## What the exercise asks
Your reproduction of the entries should be exact and should contain no pictures.

# # # # # # #

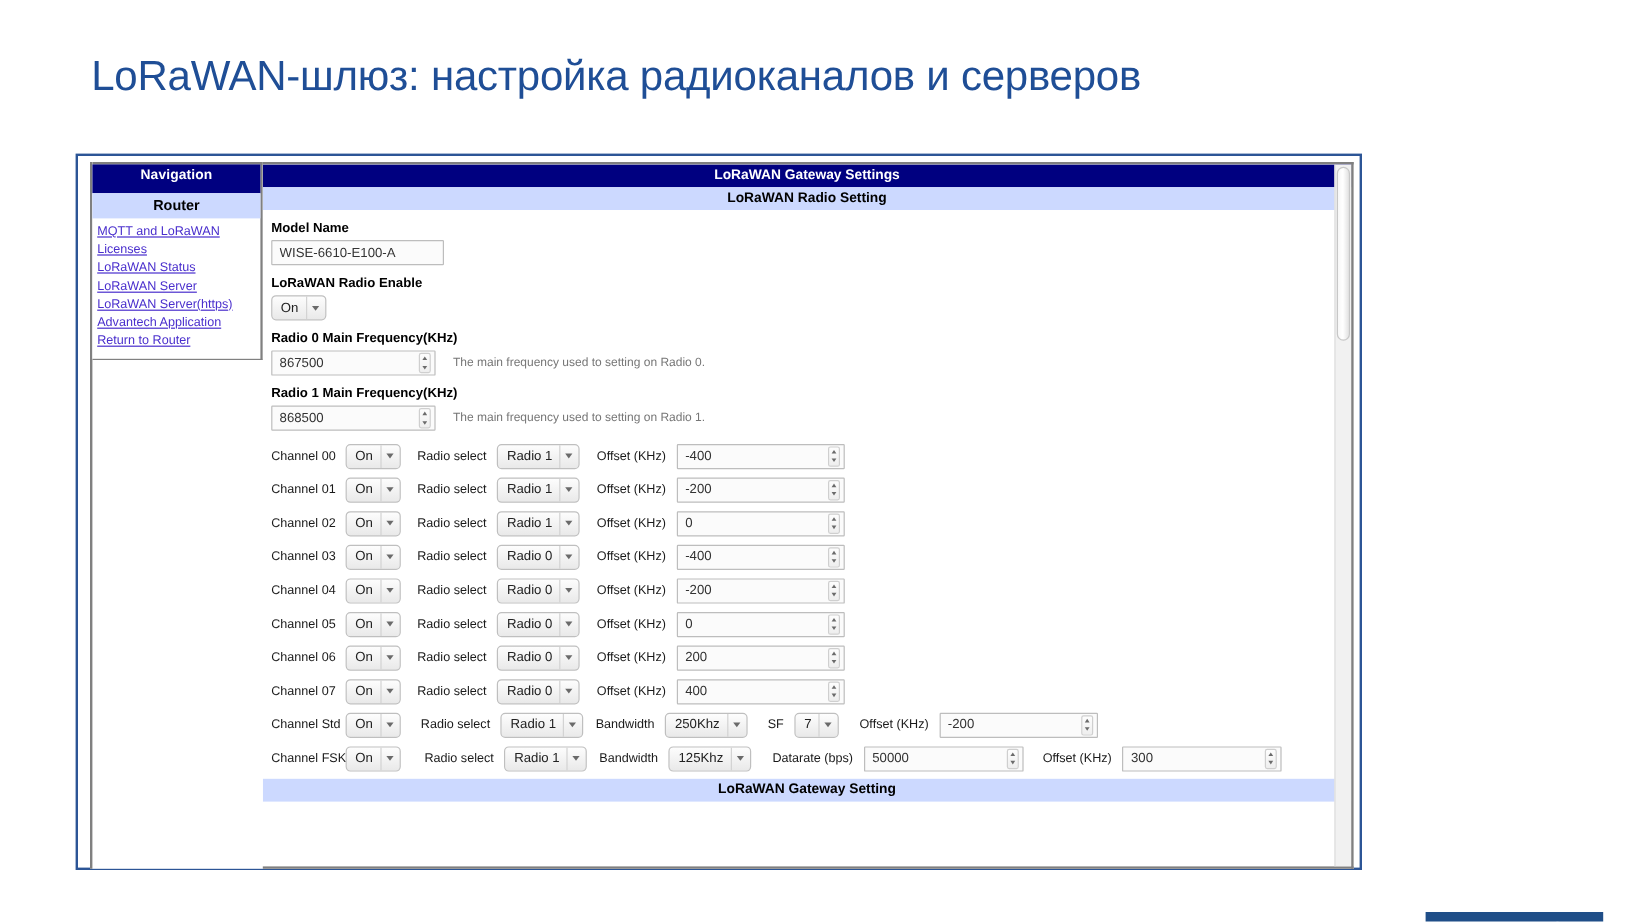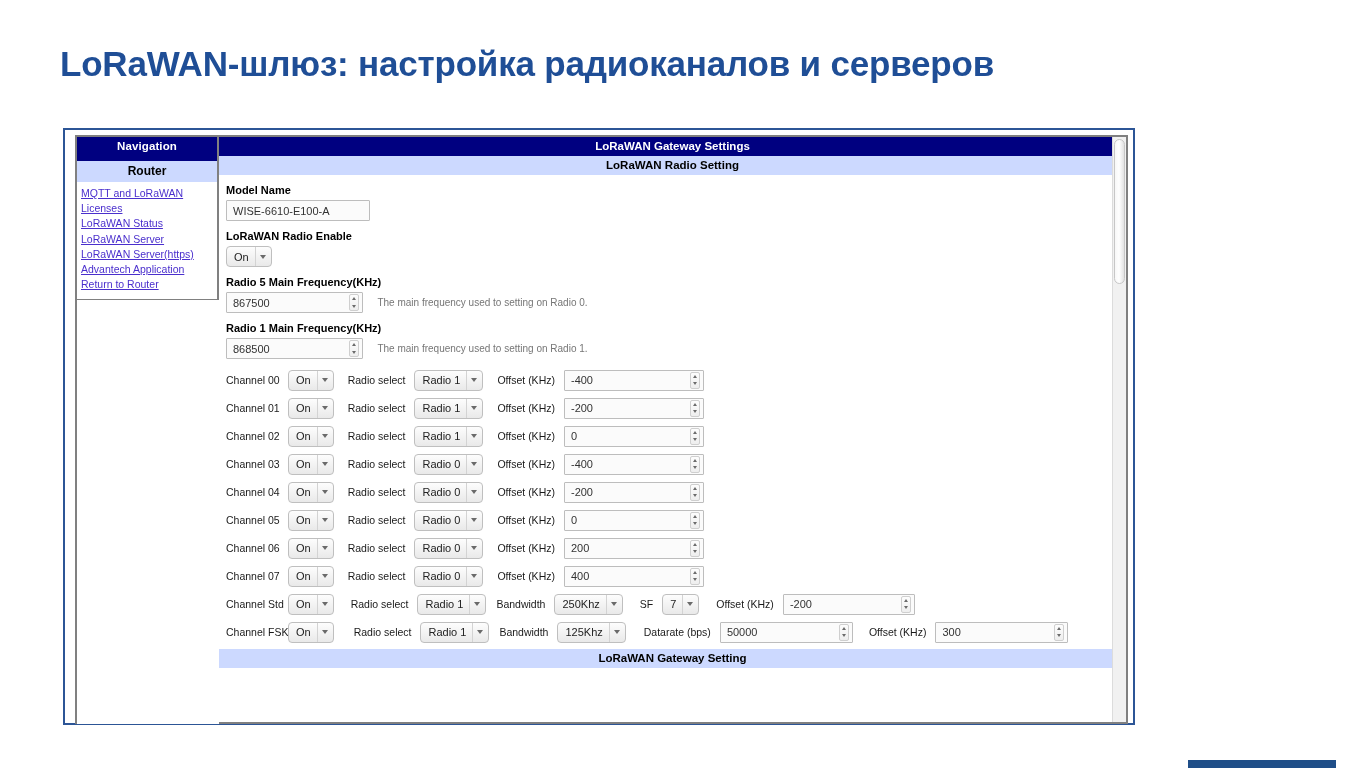--- a/index.html
+++ b/index.html
@@ -15,10 +15,10 @@
   
   .slide-title {
     position: absolute;
-    left: 60px; top: 44px;
+    left: 76px; top: 44px;
     width: 1230px;
     font-size: 35px;
-    font-weight: bold;
+    font-weight: normal;
     color: #1f4e96;
     letter-spacing: -0.2px;
     white-space: nowrap;

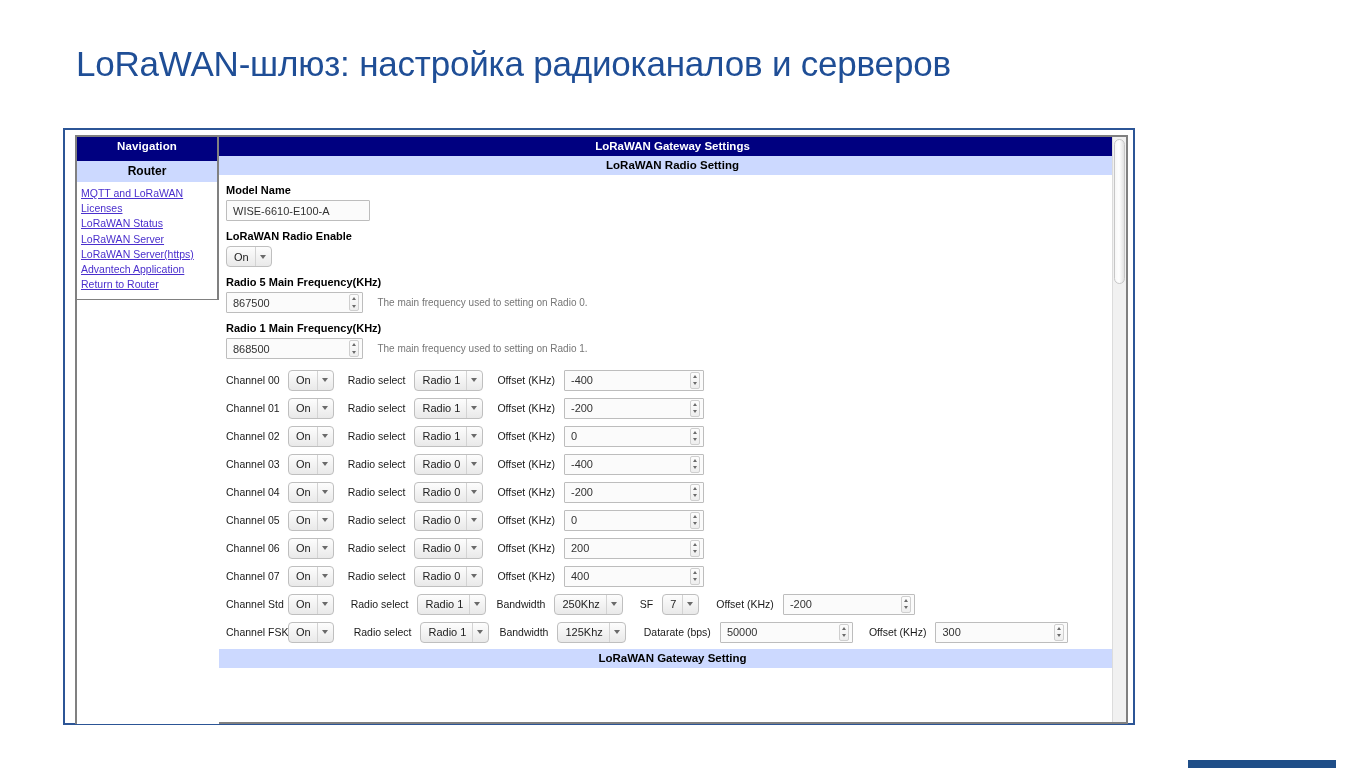--- a/index.html
+++ b/index.html
@@ -281,7 +281,7 @@
               </span>
           </span>
 
-          <div class="field-label">Radio 5 Main Frequency(KHz)</div>
+          <div class="field-label">Radio 0 Main Frequency(KHz)</div>
           <span class="spin">
             <input class="txt" style="width: 137px;" value="867500">
             <span class="arrows">

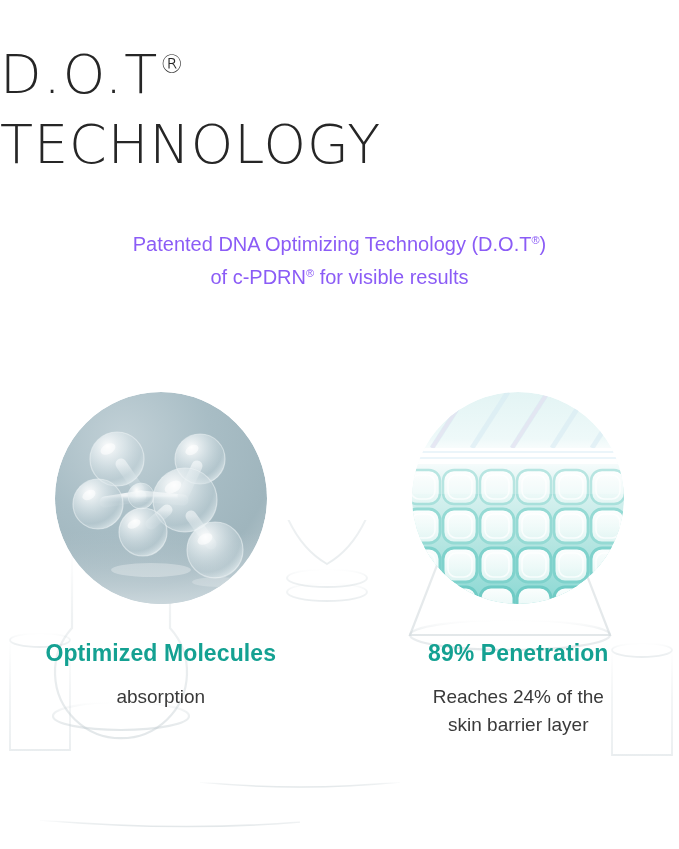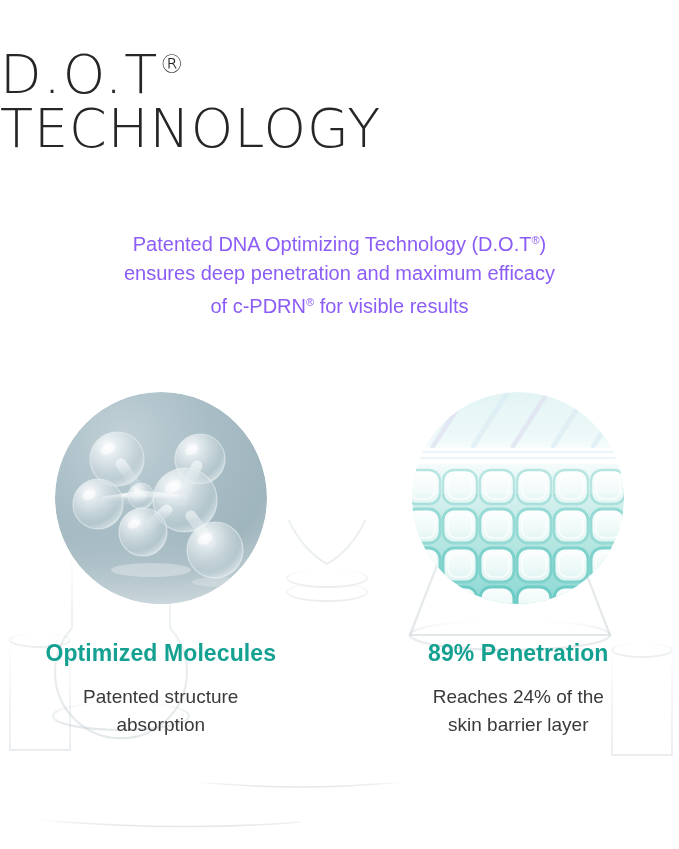--- a/index.html
+++ b/index.html
@@ -56,6 +56,7 @@
   }
   .title-line-2 {
     font-size: 54px;
+    margin-top: 16px;
     letter-spacing: 1px;
   }
   .reg-title {

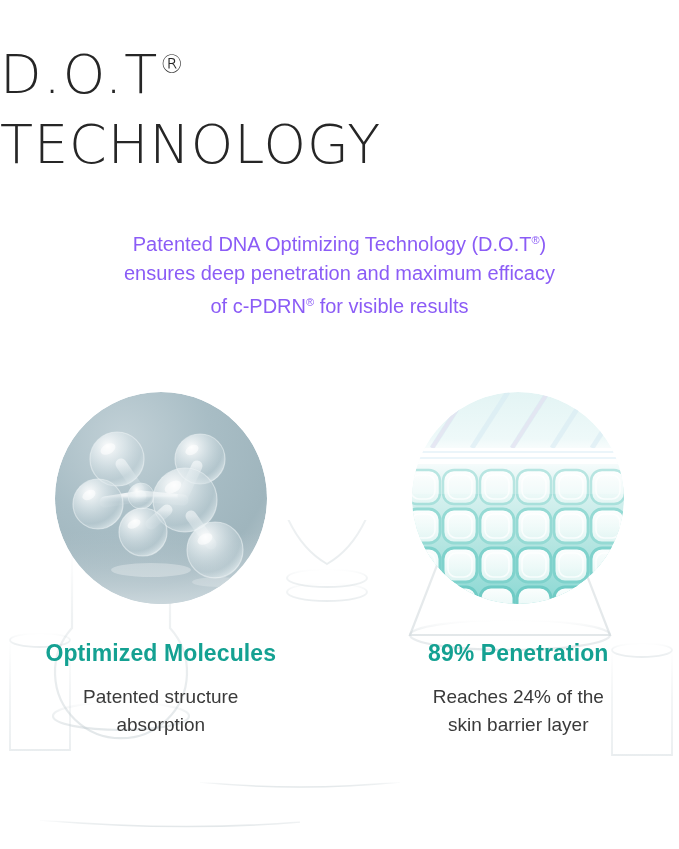--- a/index.html
+++ b/index.html
@@ -203,7 +203,6 @@
 
   <div class="subtitle-block">
     <div class="subtitle-line"><span>Patented DNA Optimizing Technology (D.O.T</span><span class="reg-sub">®</span><span>)</span></div>
-    <div class="subtitle-line">ensures deep penetration and maximum efficacy</div>
     <div class="subtitle-line"><span>of c-PDRN</span><span class="reg-sub">®</span><span>  for visible results</span></div>
   </div>
 

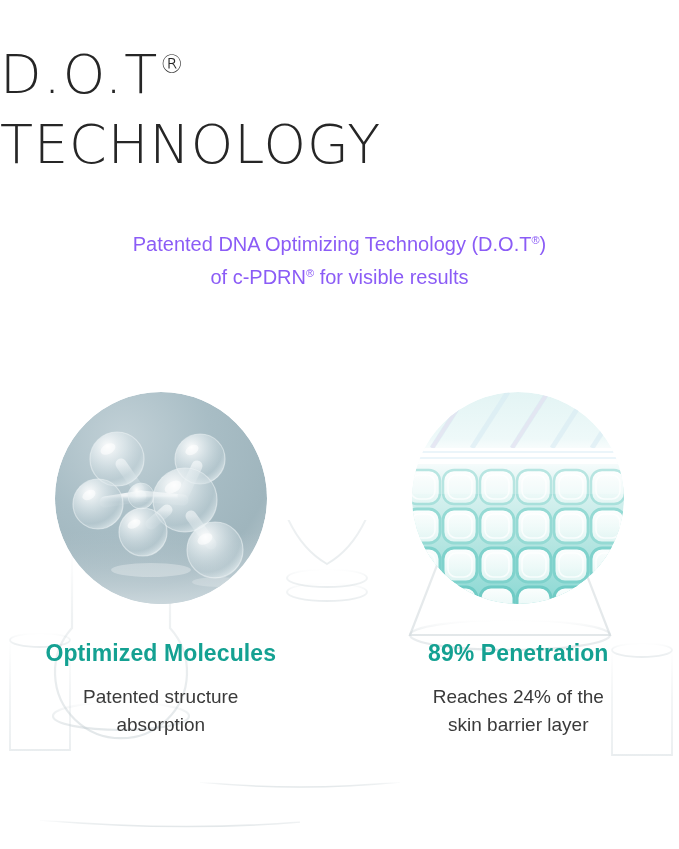--- a/index.html
+++ b/index.html
@@ -271,7 +271,6 @@
       </div>
       <div class="feature-heading">Optimized Molecules</div>
       <div class="feature-caption">
-        <div>Patented structure</div>
         <div>absorption</div>
       </div>
     </div>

# # # # # # #

## Solution below
--- a/index.html
+++ b/index.html
@@ -15,10 +15,10 @@
   
   .slide-title {
     position: absolute;
-    left: 60px; top: 44px;
+    left: 76px; top: 44px;
     width: 1230px;
     font-size: 35px;
-    font-weight: bold;
+    font-weight: normal;
     color: #1f4e96;
     letter-spacing: -0.2px;
     white-space: nowrap;

--- a/index.html
+++ b/index.html
@@ -281,7 +281,7 @@
               </span>
           </span>
 
-          <div class="field-label">Radio 5 Main Frequency(KHz)</div>
+          <div class="field-label">Radio 0 Main Frequency(KHz)</div>
           <span class="spin">
             <input class="txt" style="width: 137px;" value="867500">
             <span class="arrows">

--- a/index.html
+++ b/index.html
@@ -56,6 +56,7 @@
   }
   .title-line-2 {
     font-size: 54px;
+    margin-top: 16px;
     letter-spacing: 1px;
   }
   .reg-title {

--- a/index.html
+++ b/index.html
@@ -203,7 +203,6 @@
 
   <div class="subtitle-block">
     <div class="subtitle-line"><span>Patented DNA Optimizing Technology (D.O.T</span><span class="reg-sub">®</span><span>)</span></div>
-    <div class="subtitle-line">ensures deep penetration and maximum efficacy</div>
     <div class="subtitle-line"><span>of c-PDRN</span><span class="reg-sub">®</span><span>  for visible results</span></div>
   </div>
 

--- a/index.html
+++ b/index.html
@@ -271,7 +271,6 @@
       </div>
       <div class="feature-heading">Optimized Molecules</div>
       <div class="feature-caption">
-        <div>Patented structure</div>
         <div>absorption</div>
       </div>
     </div>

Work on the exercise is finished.